Years ago, I opted for additional Blue Cross Blue Shield in Vermont for Maternity benefits,since I was hoping to have a baby! Having moved to Massachusetts before the blessed event occurred, I was denied Maternity benefits coverage there on account of having a pre-existing condition. Not being fond of the hospital experience, I chose a hospital with a homey birthing room. When the time came the homey room was under reconstruction so I settled for a less homey but adequate labor room where less than 24 hours later, we checked out and went home with our bouncing baby boy. When the bill from the hospital arrived, it appeared that i had been in at least four different rooms including the "delivery" room. When I, uninsured and aghast at the amount owed, protested that I had not used the rooms for which I had been billed, I was told that the fee for having a birth at the hospital would be the same even if the baby had been been born in the parking lot!
I said that I would see the hospital in court...unfortunately, I moved to Connecticut and the collection agency would not pursue an out of state deadbeat like me so I never got to speak up about the injustice of it all.
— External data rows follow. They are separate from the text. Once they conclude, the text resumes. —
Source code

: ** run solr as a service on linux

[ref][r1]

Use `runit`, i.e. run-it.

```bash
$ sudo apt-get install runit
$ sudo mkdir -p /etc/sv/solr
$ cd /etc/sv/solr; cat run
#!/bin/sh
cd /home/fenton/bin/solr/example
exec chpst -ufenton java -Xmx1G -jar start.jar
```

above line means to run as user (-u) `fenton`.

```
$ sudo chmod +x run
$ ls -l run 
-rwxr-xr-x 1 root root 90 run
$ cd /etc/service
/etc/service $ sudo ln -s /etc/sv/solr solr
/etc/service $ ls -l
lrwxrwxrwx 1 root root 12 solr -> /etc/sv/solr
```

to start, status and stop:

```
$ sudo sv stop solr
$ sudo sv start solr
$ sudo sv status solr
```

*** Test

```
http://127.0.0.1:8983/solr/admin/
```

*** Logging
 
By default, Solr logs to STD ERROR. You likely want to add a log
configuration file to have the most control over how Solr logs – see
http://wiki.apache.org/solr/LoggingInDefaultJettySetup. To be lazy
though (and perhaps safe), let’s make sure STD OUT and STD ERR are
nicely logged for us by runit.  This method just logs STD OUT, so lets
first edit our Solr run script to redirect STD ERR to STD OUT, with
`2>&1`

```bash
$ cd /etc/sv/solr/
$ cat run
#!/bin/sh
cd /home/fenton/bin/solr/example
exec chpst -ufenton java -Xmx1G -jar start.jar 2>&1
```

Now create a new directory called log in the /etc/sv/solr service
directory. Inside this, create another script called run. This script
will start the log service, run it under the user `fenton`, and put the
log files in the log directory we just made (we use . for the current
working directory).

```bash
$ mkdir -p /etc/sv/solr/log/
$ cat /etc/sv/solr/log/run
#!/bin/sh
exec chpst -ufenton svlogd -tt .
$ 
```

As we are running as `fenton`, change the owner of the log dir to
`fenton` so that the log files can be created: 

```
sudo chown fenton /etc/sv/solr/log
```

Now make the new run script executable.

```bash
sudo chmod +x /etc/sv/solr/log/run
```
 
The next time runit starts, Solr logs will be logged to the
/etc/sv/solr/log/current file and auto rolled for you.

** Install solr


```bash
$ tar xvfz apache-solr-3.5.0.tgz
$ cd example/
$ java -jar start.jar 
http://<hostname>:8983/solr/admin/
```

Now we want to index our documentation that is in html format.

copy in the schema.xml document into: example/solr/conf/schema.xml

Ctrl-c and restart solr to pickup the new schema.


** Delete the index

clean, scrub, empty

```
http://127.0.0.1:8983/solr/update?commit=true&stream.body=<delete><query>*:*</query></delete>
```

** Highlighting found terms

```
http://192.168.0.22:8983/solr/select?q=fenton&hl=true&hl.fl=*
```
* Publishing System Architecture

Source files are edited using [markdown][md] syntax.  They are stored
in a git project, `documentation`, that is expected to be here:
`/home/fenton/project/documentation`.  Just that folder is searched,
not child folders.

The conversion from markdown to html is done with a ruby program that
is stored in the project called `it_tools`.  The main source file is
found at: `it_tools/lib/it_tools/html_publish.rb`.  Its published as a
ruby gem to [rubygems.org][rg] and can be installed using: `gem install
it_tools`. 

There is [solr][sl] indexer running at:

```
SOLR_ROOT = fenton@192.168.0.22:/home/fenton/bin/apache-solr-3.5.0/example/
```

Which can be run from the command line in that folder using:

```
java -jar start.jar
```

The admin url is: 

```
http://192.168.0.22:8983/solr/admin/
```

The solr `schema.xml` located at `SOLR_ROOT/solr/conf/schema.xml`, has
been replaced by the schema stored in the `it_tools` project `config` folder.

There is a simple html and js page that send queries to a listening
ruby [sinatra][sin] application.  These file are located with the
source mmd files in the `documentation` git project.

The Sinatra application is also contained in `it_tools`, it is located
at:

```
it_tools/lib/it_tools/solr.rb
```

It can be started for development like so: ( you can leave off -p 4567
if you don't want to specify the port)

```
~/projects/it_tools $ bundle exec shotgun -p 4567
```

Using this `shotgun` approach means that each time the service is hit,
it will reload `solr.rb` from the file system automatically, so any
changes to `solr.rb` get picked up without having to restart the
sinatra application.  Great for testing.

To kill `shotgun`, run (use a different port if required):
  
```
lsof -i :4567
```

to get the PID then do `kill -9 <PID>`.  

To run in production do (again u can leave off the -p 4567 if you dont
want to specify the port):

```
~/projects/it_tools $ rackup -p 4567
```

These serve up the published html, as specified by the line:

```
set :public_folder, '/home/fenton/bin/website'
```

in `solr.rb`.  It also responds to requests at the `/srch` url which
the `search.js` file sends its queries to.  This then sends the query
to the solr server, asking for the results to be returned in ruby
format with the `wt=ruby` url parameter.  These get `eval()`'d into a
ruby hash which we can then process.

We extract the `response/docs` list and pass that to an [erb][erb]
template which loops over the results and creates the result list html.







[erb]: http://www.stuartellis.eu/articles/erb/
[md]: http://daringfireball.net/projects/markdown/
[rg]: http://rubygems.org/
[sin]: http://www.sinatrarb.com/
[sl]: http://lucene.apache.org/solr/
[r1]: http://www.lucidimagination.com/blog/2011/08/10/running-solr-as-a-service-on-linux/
But I did not pay, either.

As for the medical profession, I would prefer a system whereby physicians were salaried rather than being compensated in the current "fee for services" model.

Why does medical care have to be so expensive that no one can possibly afford it?

Judy said...

Hahahahah. I highly doubt the ER is going to be swamped with thousands of women with menstrual cramps.

Anonymous said...

If you were annoyed by your three hour wait, imagine what it will be like when thousands of people with newly acquired free health insurance bombard the ER's with every little tummy ache, scratch, or menstrual cramp.

Anonymous said...

Part of the beauty of having "the best private health care" from an employer-based insurance system is that you can not see your excessively costly private physician without making an appointment a few months in advance.LOL. So I think three hours is not too long to wait but it seems shabby, for what you are paying per month for this outstanding insurance, that your private doctor did not meet you in the ER or arrange for another doctor to take a look at your injured child.

Anonymous said...

Ever work on an ambulance, Judy?

Anonymous said...

And if we get that government run health care plan we won't have to wait nearly as long, right?